AKEL submitted its proposal to N. Anastasiades since December 2020 and repeated it to N. Christodoulides after his election. I will outline it here too, making it clear that we do not claim to be faultless. We are ready to listen to other views that will enrich, change and improve it.

AKEL’s proposal says that the talks should continue from where they had remained at Crans Montana, on the basis of the Framework of the UN Secretary General. This alone, however, is not enough. The two sides should commit that, if negotiations do resume, they should submit bridging proposals with a view to reaching an agreement on the Gutiérrez framework. This time they should pledge that they will go all the way, provided that all parties work together on the agreed basis of the Gutiérrez framework and the body of work that has been achieved so far.
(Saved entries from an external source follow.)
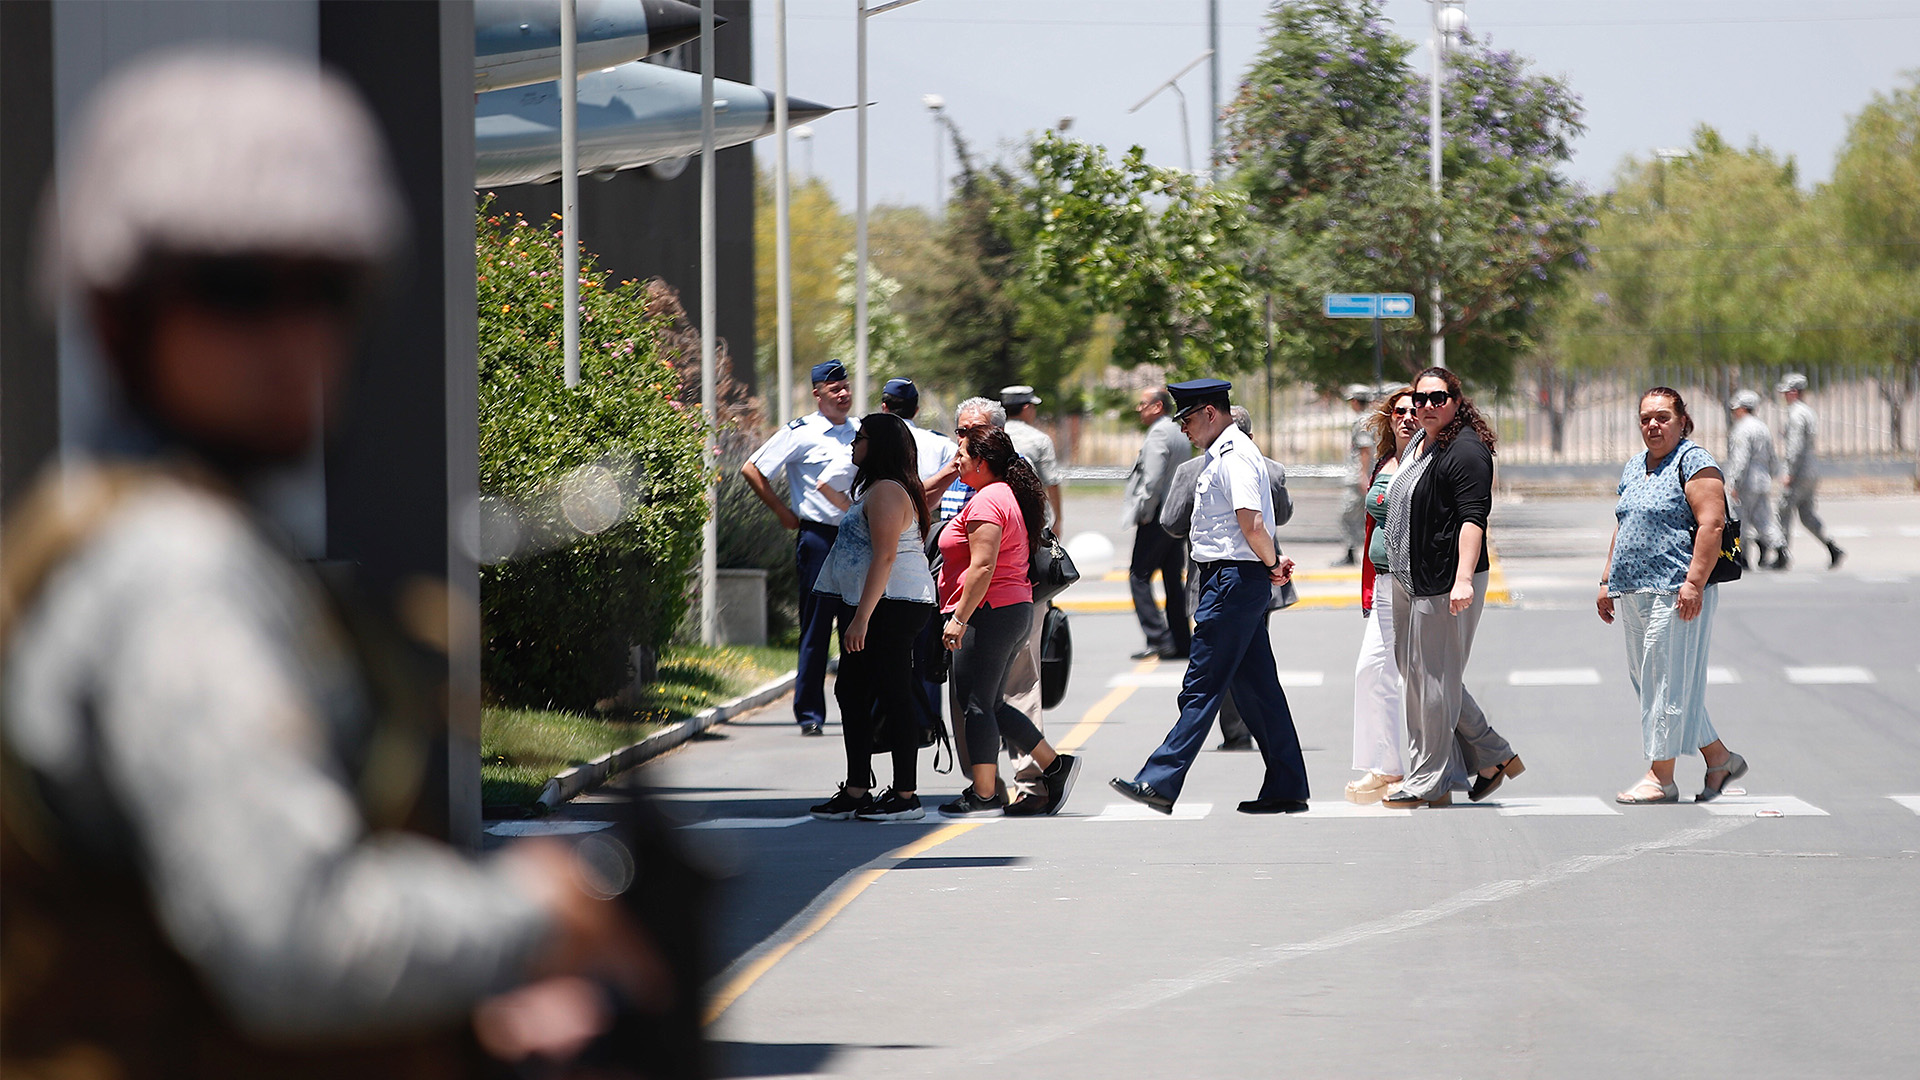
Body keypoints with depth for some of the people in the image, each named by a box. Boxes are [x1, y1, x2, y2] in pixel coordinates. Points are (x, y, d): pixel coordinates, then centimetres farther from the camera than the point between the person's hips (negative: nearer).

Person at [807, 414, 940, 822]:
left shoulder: (887, 491, -15)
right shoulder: (875, 490, 20)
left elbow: (884, 558, -22)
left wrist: (862, 618, -25)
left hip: (893, 605, -11)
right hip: (878, 608, 11)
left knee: (894, 695, -8)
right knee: (851, 692, 12)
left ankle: (906, 796, -6)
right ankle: (856, 792, 15)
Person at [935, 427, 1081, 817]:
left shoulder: (986, 501, -14)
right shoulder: (1010, 497, 18)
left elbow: (982, 567, -22)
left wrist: (959, 617, -21)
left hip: (988, 612, -10)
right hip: (1016, 610, 10)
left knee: (975, 705, -5)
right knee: (991, 706, 14)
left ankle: (983, 796, -3)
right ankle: (1055, 766, 12)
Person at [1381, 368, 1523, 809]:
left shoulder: (1466, 451, -14)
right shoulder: (1417, 444, 16)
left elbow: (1473, 517, -22)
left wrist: (1463, 578, -30)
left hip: (1446, 585, -10)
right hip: (1409, 580, 10)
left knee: (1433, 679, -5)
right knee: (1414, 672, 13)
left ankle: (1428, 784, 3)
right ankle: (1494, 755, 21)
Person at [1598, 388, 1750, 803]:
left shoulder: (1694, 462, -7)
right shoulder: (1634, 467, 19)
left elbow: (1711, 525, -15)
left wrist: (1693, 583, -22)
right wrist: (1608, 581, 19)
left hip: (1676, 593, -9)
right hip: (1634, 594, 9)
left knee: (1667, 680, -7)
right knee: (1648, 678, 10)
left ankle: (1661, 776, -3)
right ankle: (1719, 758, 19)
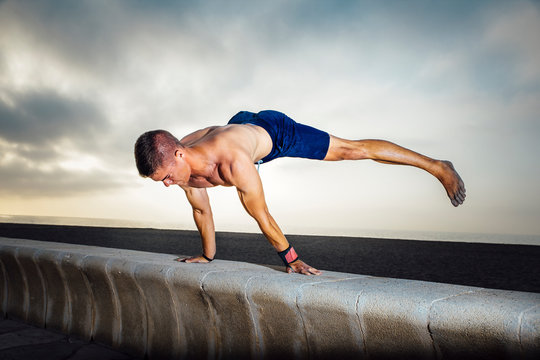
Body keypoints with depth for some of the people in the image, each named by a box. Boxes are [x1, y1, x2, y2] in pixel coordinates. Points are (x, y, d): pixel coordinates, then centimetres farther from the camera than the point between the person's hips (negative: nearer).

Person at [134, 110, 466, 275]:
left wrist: (291, 258, -22)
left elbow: (261, 215, -35)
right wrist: (208, 255, 6)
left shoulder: (232, 162, -45)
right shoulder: (179, 164, -23)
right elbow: (201, 210, -6)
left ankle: (438, 167, 10)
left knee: (352, 150, -2)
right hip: (241, 122, 7)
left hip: (275, 130, -6)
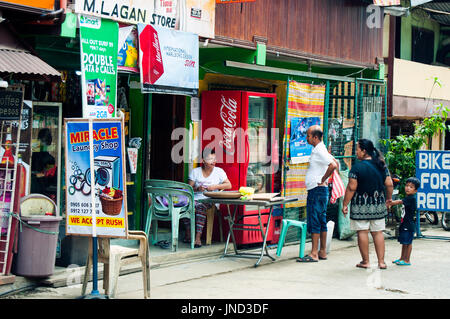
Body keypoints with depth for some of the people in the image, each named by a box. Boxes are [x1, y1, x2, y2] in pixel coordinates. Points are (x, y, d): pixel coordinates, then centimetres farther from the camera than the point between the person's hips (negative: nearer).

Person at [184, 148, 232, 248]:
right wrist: (197, 188, -11)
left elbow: (229, 185, 7)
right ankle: (188, 234, -19)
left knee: (200, 206, -37)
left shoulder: (219, 171, 11)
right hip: (195, 198, 2)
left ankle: (198, 237, -40)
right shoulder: (195, 172, 13)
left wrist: (215, 187, -6)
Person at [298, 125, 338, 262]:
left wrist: (322, 179, -17)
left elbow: (333, 165, -28)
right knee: (321, 221, 11)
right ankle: (322, 252, 16)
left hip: (317, 190, -10)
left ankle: (314, 254, -9)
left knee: (314, 222, -9)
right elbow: (335, 162, 25)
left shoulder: (319, 151, -15)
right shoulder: (319, 150, 15)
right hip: (317, 190, 10)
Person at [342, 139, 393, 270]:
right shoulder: (381, 166, 4)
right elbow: (389, 184, 5)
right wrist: (388, 199, 20)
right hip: (379, 205, 5)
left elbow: (351, 188, -14)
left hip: (361, 206, -5)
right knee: (378, 232, 9)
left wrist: (345, 204, -7)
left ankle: (365, 261, 7)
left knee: (362, 232, 3)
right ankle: (381, 261, 8)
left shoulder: (357, 167, -13)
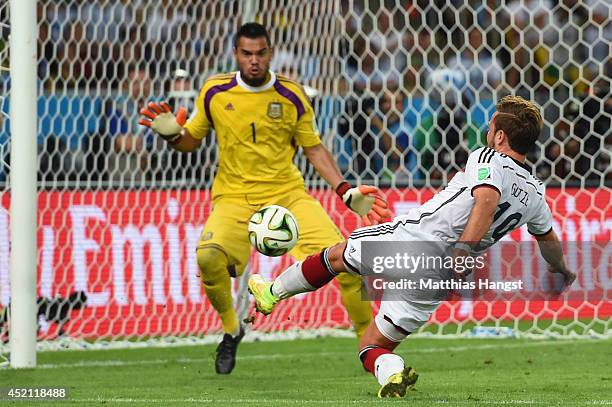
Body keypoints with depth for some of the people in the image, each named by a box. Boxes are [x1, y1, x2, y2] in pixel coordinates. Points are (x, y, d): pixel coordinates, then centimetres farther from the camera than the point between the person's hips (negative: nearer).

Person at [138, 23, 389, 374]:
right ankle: (231, 329, -1)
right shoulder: (215, 92, 0)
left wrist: (346, 191, 0)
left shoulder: (292, 96, 0)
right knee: (209, 256, -31)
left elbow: (313, 148, 10)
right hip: (234, 197, -1)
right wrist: (173, 134, -10)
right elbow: (192, 141, 13)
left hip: (287, 193, 1)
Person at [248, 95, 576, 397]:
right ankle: (389, 369, -17)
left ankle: (273, 292, 37)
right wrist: (563, 272, 45)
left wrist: (461, 253, -37)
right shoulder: (535, 195, 9)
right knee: (373, 345, 14)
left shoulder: (488, 159, -10)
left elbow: (486, 201, -32)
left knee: (336, 256, 25)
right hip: (437, 281, 5)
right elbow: (550, 242, 27)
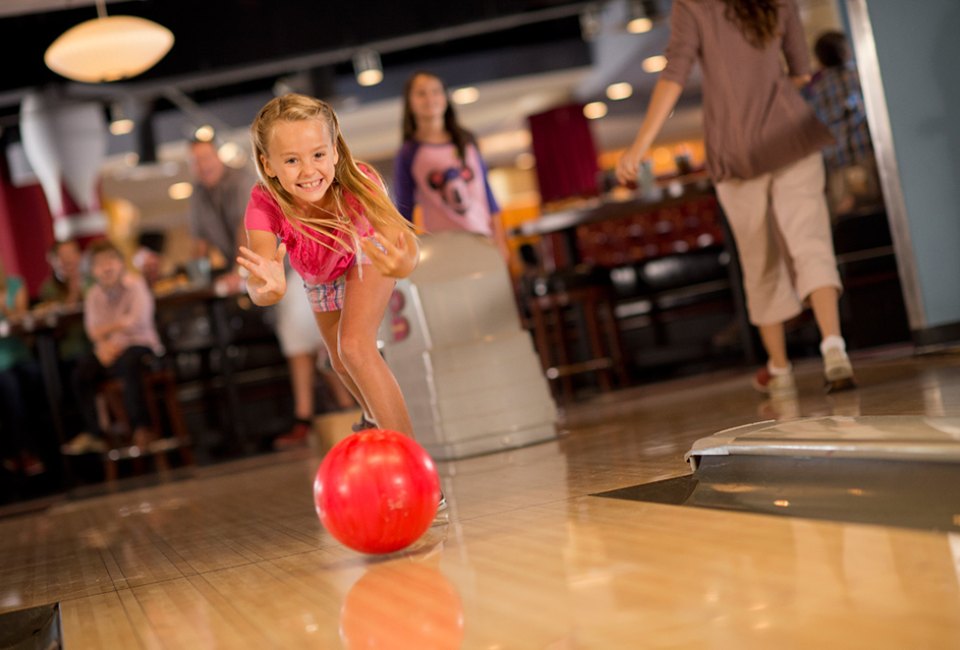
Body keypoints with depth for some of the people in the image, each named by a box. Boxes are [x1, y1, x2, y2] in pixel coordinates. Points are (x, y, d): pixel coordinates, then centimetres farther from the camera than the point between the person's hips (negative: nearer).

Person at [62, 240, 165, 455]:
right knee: (82, 371, -18)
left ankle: (142, 428, -28)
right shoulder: (93, 294, 8)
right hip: (111, 347, 5)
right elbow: (93, 330, 0)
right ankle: (94, 433, -10)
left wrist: (108, 329, -10)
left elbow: (138, 320, -15)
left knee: (127, 363, -36)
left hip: (140, 343, -5)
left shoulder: (135, 285, -5)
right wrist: (103, 344, -21)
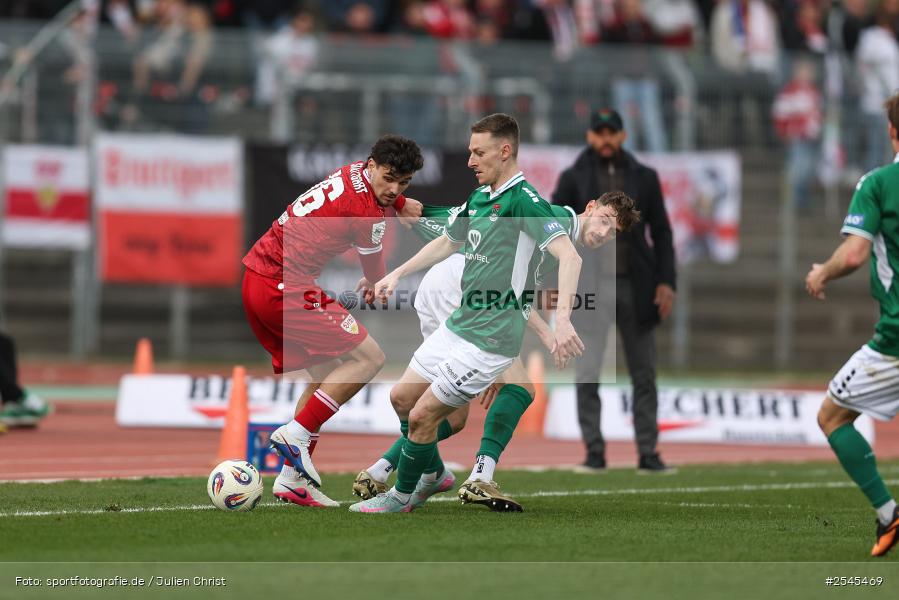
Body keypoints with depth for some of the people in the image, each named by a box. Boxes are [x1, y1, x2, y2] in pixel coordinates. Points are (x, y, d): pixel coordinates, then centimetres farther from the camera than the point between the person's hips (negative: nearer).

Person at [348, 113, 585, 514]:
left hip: (490, 339, -9)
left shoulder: (523, 201, -18)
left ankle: (401, 496, 16)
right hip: (457, 326, 9)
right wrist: (397, 274, 25)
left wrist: (562, 319, -41)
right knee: (402, 398, 16)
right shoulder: (478, 198, 10)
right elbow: (446, 243, 30)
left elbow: (569, 256, -30)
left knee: (422, 416, -5)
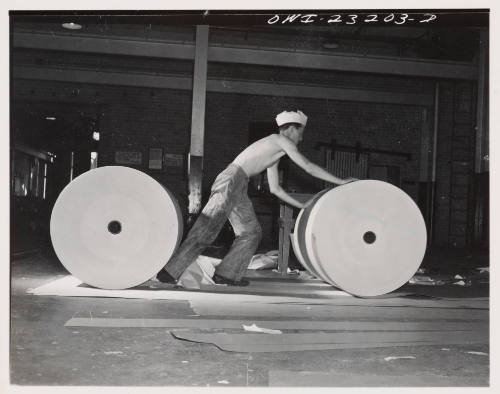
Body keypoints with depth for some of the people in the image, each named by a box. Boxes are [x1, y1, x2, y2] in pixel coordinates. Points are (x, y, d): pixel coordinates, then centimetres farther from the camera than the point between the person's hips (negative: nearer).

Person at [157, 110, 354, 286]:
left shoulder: (274, 153, 26)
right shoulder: (281, 140, 0)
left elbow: (275, 189, 30)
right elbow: (308, 167, -4)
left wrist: (301, 205, 31)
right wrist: (341, 181, 2)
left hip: (237, 188, 10)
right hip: (231, 181, -10)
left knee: (251, 232, 10)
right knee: (206, 230, -14)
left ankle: (226, 274, 10)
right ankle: (169, 271, -14)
The Greek Cypriot side should commit that, if an agreement is reached within the framework of the Secretary General of the UN, it will include the relevant Turkish Cypriots in the competent Committee that handles the Hydrocarbons issues.

If the Cyprus problem is resolved and relations between the Republic of Cyprus and Turkey are normalised, then it should commit to the following:

1. A dialogue with Turkey on the possibility of supplying Turkey with natural gas should begin. Whatever decisions will be taken solely on economic criteria.

2. A dialogue with Turkey should commence on the issue of the construction of a pipeline to transport Natural Gas from Cyprus to the EU and other possible destinations. Security and economic considerations will be taken into account in taking the relevant decision.

I am not suggesting that this proposal will overcome the obstacles and make it possible for talks to begin. I hope that the effort to improve relations between Greece and Turkey will contribute in this direction.

For there to be a greater chance of success, those of us who love Cyprus, those of us who love peace, must work together to convince the leaders of the two communities, to convince Greece and especially Turkey and the international community to help us. Otherwise, I am afraid, the situation will unfortunately slide towards permanent partition.

We should not consider partition to be the end of the road for Greek Cypriots and Turkish Cypriots. On the contrary, it will be the beginning of new sufferings.